Avec son scénario fort, entre mélange subtile de réalisme et irréalisme, ainsi que par son visuel épatant où les effets spéciaux se mêlent avec fluidité, "La Dernière Vie de Simon" n’a ainsi rien à envier aux productions de genre anglo-saxonnes, de là à se demander si l’on est bien ici face à une co-production entre la France et la Belgique. Et il n’y a qu’à regarder l’affiche du film pour se poser une nouvelle fois la question. Et si on ne sait pas trop vers où se dirige dans sa première partie Léo Karmann avec le pouvoir secret de son jeune personnage, le cinéaste change de ton, et fait prendre à son récit une tournure « dramanesque », mais inscrite dans le monde réel, réservant alors son lot de péripéties, et de questionnements, à partager finalement avec toute la famille (à partir de douze ans), étant donné que les choix pris enfant auront ici de (graves) répercussions bien des années plus tard, chez l’adulte.

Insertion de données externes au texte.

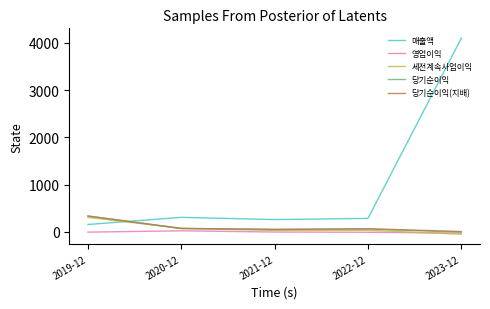

True or false: 당기순이익 has a value of 61 at 2022-12.

True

Et puis, l’impact émotionnel de ce film n’aurait pas été le même sans l’interprétation sans faille de son casting, avec en tête Benjamin Voisin (vu récemment dans "Un Vrai Bonhomme" de Benjamin Parent), dans un rôle délicat et difficile à vivre, et puis surtout Camille Claris (vue dans "Mon Bébé" de Lisa Azuelos, dans la peau de Lola), absolument craquante, et troublante. Enfin, il y a bien évidemment Martin Karmann, lequel obtient ici un premier rôle au cinéma, et en l’occurrence en or.
On aurait tort de ne pas le dire, mais "La Dernière Vie de Simon" est le genre de projet cinématographique qu’on a envie de porter et de promouvoir, tant il transparaît un talent à surveiller, et un amour inconditionnel d’un cinéma différent, qui touche ainsi à son essence-même, et qui se doit donc d’exister dans notre cinéma francophone, d’autant plus quand c’est si bien fait. Et malgré le fait qu’on ait rapidement réussi à prédire son dénouement (ce qui n’était pas du tout le cas de la personne d’à côté), ce film nous a ébloui.

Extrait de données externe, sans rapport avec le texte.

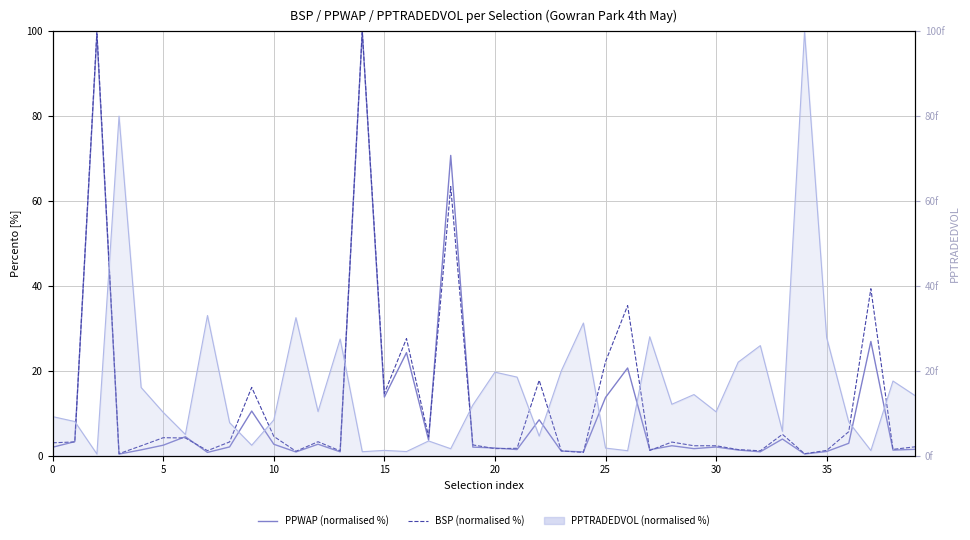

How many values in the PPWAP (normalised %) series exceed 2?

21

Coproduit en Belgique par Wrong Men, et soutenu par Wallimage, "La Dernière Vie de Simon" est une irrésistible proposition de cinéma de genre dans le paysage du cinéma francophone, lui qui s’inscrit ainsi dans la pure tradition du film fantastique familial, avec deux grands "f". Quête identitaire adolescente et romance impossible sont alors au menu de ce film inspiré, et interprété par un jeune casting absolument lumineux.